_DATASET EXTRACT_:
* * * * * * *

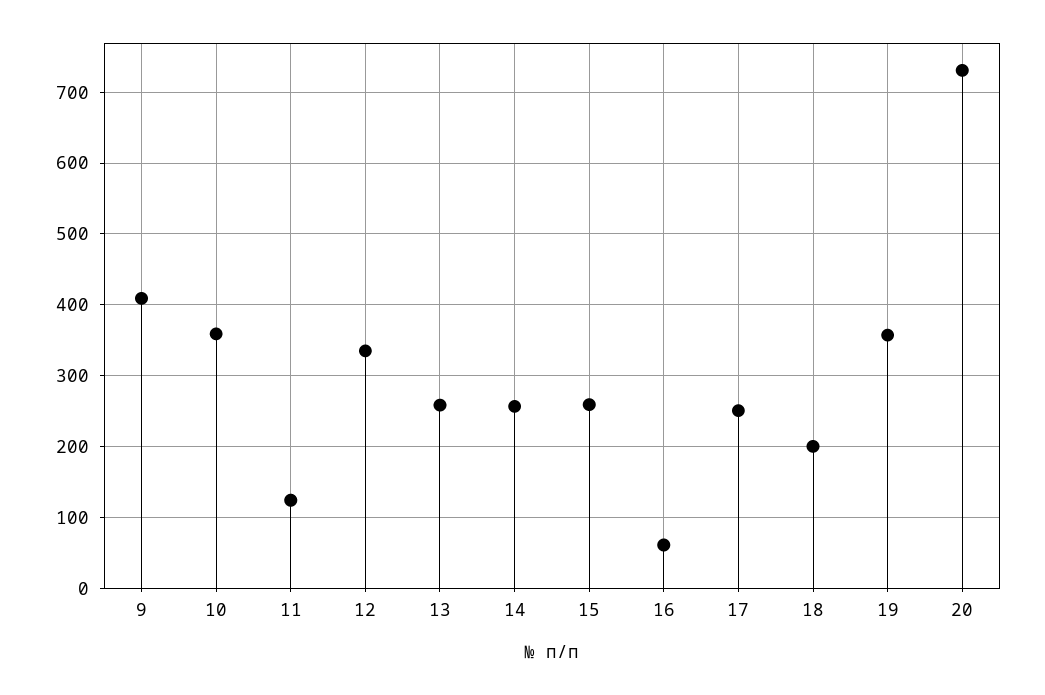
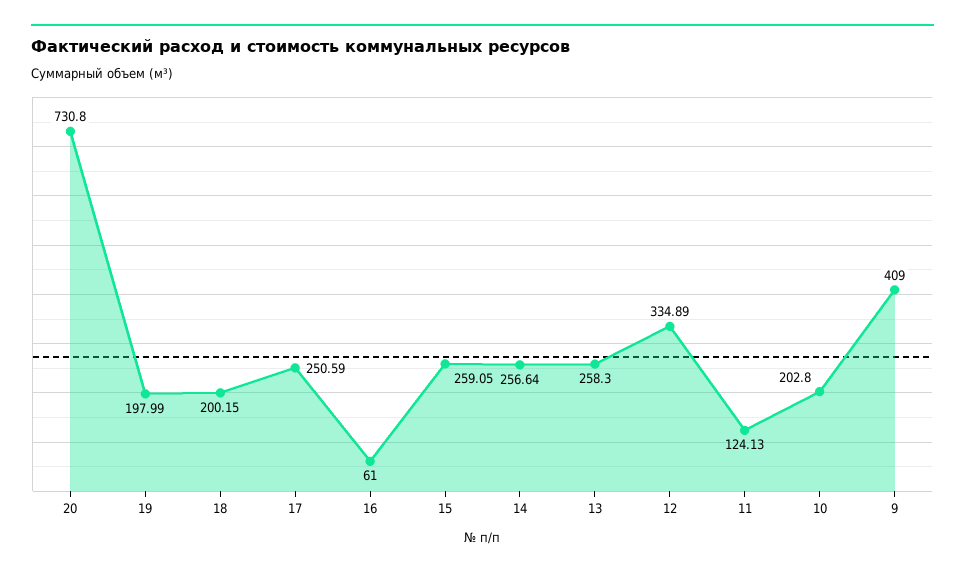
  {
    "9": 409,
-   "10": 360,
+   "10": 202.8,
    "11": 124.13,
    "12": 334.89,
    "13": 258.3,
    "14": 256.64,
    "15": 259.05,
    "16": 61,
    "17": 250.59,
    "18": 200.15,
-   "19": 360,
+   "19": 197.99,
    "20": 730.8
  }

* * * * * * *

_JOB ITEM_: Return the entries verbatim without images.

_RESPONSE BOX_:
  {
    "9": 409,
-   "10": 360,
+   "10": 202.8,
    "11": 124.13,
    "12": 334.89,
    "13": 258.3,
    "14": 256.64,
    "15": 259.05,
    "16": 61,
    "17": 250.59,
    "18": 200.15,
-   "19": 360,
+   "19": 197.99,
    "20": 730.8
  }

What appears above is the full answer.